I’ll give you another example, it’s nothing to do with trucks. You have here this three-wheeler market. And you have a four-wheeler in development, comparable to three-wheelers but with four wheels. Both approaches are smaller than Ace and really low-cost approaches. These will normally have a single-cylinder engine, because it has to be cheap. Up until now you have a mechanical injection system, the PF pump and injector. It is a very robust and also price-wise very interesting system. Now these vehicles, especially the four-wheelers, have to fulfil BS4 norms in future. This would mean that if we think black and white, it is not feasible with a single-cylinder engine. Even not with common-rail because air is missing. This would mean you would not have this segment in the future at BS4.But if the pressure is sufficiently high, people will begin to think about what they can do with a single-cylinder to make it BS4-compliant. And in this atmosphere, people will be willing to think about upsizing the engine, for example. Nobody would think in this direction before this. Or in terms of reducing specific power output to values nobody would accept before, only to keep it a single cylinder.What I want to say is that the pressure and the pain has to be high and then the community is willing to think about compromises. And that is the same also in 2010 and 2014, when BS4 will come in for trucks. And then, I promise, we will find, together with our customers, solutions people at the moment would call stupid.For example, perhaps also a mechanical system for trucks with BS4. Why not? But at the moment if I go to my customer and tell him, not 15 kW but let us think about 10 kW a litre, he would throw me out. Nobody would buy that. But if the pain is big enough and if they see the alternative is a few thousand euros for this and aftertreatment for that, and electronics for that — they will be willing to think, and for this we have to be prepared. And this is what we are doing.


But OEMs typically want to downsize, with smaller engines producing higher outputs. What you are suggesting is counter to that?

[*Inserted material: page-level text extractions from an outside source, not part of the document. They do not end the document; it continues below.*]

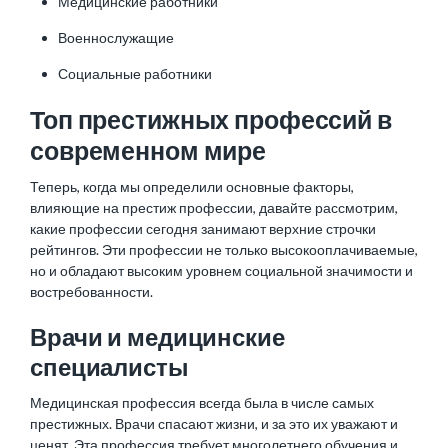
Медицинские работники
Военнослужащие
Социальные работники
Топ престижных профессий в
современном мире
Теперь, когда мы определили основные факторы,
влияющие на престиж профессии, давайте рассмотрим,
какие профессии сегодня занимают верхние строчки
рейтингов. Эти профессии не только высокооплачиваемые,
но и обладают высоким уровнем социальной значимости и
востребованности.
Врачи и медицинские
специалисты
Медицинская профессия всегда была в числе самых
престижных. Врачи спасают жизни, и за это их уважают и
ценят. Эта профессия требует многолетнего обучения и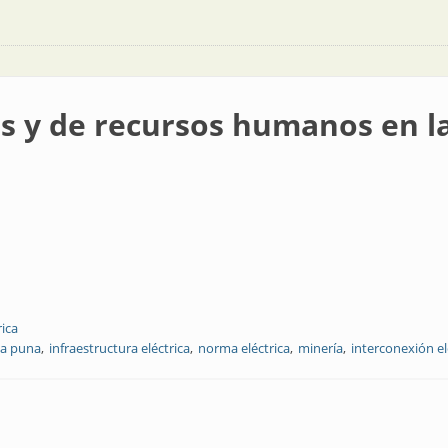
os y de recursos humanos en l
rica
la puna
infraestructura eléctrica
norma eléctrica
minería
interconexión el
rsos humanos en la puna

That’s clear. If I were free to design a new, smaller engine with high peak pressure, high turbocharger boost, maybe two turbochargers, that would be great. This is technically the right way. This is exactly what is happening in Europe. Some are also doing this in India. But somebody has to pay for this. I personally doubt – and for this I had to come here and see what is going on here and to discuss with a lot of customers – that that is the volume way for India. You will see it here, but not in volumes. All OEMs are proud to develop high-end engines, but what happens as soon as the end customer realises that those engines are going to cost more than he is used to paying? The willingness to pay for this, even for some benefits, really is limited. And then the OEM says, can’t I stay with my old engine? I can immediately give you 10 examples. And this is a market we cannot neglect.